▸ What this task involves:
In the entries below, find the line with "collaboration entre Provence" and the line with "stomisés après chirurgie"; give again those lines and every line between them, exactly.

▸ Input material:
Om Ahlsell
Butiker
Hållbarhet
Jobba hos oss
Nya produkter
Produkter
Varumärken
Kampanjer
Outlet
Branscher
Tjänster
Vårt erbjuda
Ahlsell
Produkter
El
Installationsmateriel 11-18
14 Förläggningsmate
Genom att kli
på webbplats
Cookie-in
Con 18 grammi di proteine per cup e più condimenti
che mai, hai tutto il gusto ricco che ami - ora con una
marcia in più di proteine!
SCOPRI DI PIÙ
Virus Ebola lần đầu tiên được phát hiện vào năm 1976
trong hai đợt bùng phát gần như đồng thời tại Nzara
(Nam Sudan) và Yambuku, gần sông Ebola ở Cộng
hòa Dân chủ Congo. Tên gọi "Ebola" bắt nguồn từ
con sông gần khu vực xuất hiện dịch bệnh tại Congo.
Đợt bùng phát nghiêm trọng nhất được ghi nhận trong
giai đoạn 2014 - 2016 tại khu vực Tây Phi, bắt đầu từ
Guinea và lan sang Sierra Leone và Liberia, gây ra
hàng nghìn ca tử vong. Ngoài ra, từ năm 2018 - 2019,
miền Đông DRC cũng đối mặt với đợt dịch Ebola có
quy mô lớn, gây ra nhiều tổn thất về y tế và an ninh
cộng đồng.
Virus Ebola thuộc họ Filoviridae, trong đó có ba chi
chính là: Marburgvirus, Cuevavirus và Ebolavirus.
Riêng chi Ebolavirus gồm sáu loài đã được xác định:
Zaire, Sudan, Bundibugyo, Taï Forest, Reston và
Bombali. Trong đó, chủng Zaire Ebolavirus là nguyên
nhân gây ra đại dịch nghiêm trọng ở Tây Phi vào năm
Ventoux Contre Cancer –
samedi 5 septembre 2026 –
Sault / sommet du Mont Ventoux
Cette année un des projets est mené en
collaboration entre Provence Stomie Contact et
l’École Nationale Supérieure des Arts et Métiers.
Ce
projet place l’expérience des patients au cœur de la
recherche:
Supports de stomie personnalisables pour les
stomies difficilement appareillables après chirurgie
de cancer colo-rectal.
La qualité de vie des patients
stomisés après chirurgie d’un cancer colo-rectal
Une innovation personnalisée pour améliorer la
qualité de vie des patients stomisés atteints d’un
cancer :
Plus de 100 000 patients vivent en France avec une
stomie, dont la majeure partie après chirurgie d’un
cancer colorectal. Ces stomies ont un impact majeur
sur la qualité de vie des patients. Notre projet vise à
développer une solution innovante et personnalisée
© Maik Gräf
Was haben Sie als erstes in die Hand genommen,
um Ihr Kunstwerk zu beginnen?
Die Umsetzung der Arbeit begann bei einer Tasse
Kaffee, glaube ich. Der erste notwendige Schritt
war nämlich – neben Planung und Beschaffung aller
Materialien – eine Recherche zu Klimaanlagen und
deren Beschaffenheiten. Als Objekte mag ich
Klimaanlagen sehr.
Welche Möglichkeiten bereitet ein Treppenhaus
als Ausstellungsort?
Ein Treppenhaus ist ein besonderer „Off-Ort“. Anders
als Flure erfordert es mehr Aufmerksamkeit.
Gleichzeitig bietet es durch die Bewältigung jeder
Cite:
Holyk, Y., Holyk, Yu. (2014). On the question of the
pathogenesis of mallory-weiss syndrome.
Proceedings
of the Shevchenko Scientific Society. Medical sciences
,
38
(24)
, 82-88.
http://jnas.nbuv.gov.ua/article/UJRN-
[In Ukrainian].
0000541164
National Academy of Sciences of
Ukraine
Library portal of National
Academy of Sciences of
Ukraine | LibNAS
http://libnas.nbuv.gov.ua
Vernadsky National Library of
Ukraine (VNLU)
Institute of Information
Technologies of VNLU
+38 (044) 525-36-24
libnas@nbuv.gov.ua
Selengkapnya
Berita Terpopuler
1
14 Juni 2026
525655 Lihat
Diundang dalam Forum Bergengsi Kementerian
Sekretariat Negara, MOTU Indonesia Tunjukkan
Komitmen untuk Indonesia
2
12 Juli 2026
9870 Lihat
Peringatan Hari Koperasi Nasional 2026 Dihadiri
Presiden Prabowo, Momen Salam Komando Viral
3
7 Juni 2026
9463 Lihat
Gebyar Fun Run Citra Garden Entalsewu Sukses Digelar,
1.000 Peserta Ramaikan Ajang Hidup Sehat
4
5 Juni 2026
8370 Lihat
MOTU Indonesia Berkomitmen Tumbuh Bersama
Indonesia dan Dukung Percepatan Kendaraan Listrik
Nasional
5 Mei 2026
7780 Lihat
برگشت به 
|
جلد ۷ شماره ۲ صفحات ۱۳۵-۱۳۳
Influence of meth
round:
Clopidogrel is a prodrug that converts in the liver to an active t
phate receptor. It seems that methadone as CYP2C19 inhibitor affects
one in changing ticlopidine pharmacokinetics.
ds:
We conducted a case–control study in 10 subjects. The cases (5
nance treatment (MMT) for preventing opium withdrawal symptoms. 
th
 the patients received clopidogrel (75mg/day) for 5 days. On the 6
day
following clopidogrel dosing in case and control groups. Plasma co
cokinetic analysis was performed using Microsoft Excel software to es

* * *

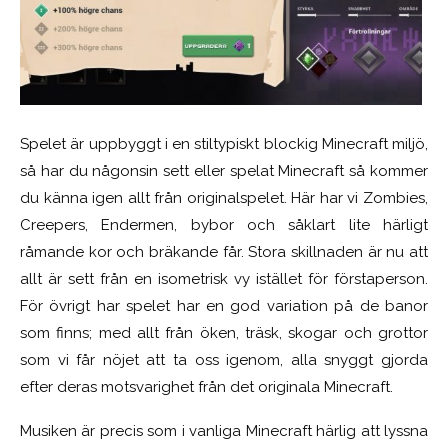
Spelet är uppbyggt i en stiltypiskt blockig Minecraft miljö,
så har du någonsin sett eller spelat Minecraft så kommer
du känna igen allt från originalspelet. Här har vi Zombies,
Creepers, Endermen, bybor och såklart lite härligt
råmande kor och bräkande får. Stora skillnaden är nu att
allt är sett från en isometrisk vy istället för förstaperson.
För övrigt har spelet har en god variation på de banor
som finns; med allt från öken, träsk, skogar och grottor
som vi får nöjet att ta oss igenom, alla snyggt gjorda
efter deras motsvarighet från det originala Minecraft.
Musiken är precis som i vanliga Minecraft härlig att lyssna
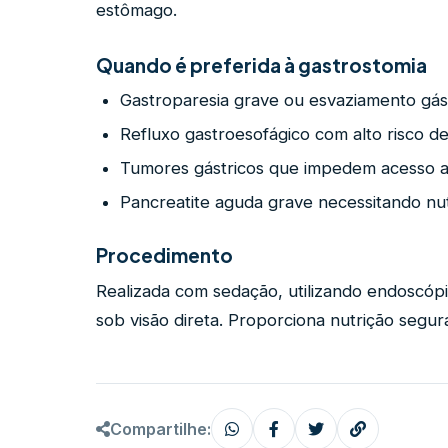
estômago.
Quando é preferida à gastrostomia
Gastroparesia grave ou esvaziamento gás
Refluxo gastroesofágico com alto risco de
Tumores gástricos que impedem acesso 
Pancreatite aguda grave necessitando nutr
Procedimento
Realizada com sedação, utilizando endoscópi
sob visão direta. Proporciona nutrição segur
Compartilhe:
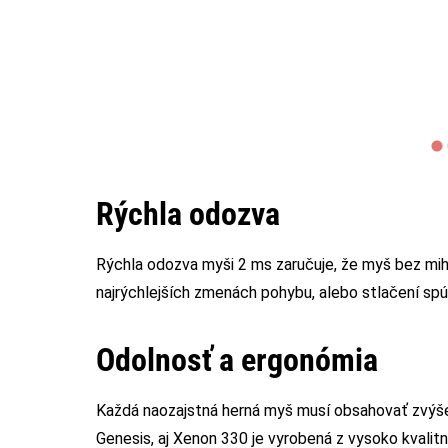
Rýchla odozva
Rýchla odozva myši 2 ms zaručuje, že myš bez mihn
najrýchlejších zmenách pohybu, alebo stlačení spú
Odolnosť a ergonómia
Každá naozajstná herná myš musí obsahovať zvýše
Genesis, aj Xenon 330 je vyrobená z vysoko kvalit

▸ Answer:
collaboration entre Provence Stomie Contact et
l’École Nationale Supérieure des Arts et Métiers.
Ce
projet place l’expérience des patients au cœur de la
recherche:
Supports de stomie personnalisables pour les
stomies difficilement appareillables après chirurgie
de cancer colo-rectal.
La qualité de vie des patients
stomisés après chirurgie d’un cancer colo-rectal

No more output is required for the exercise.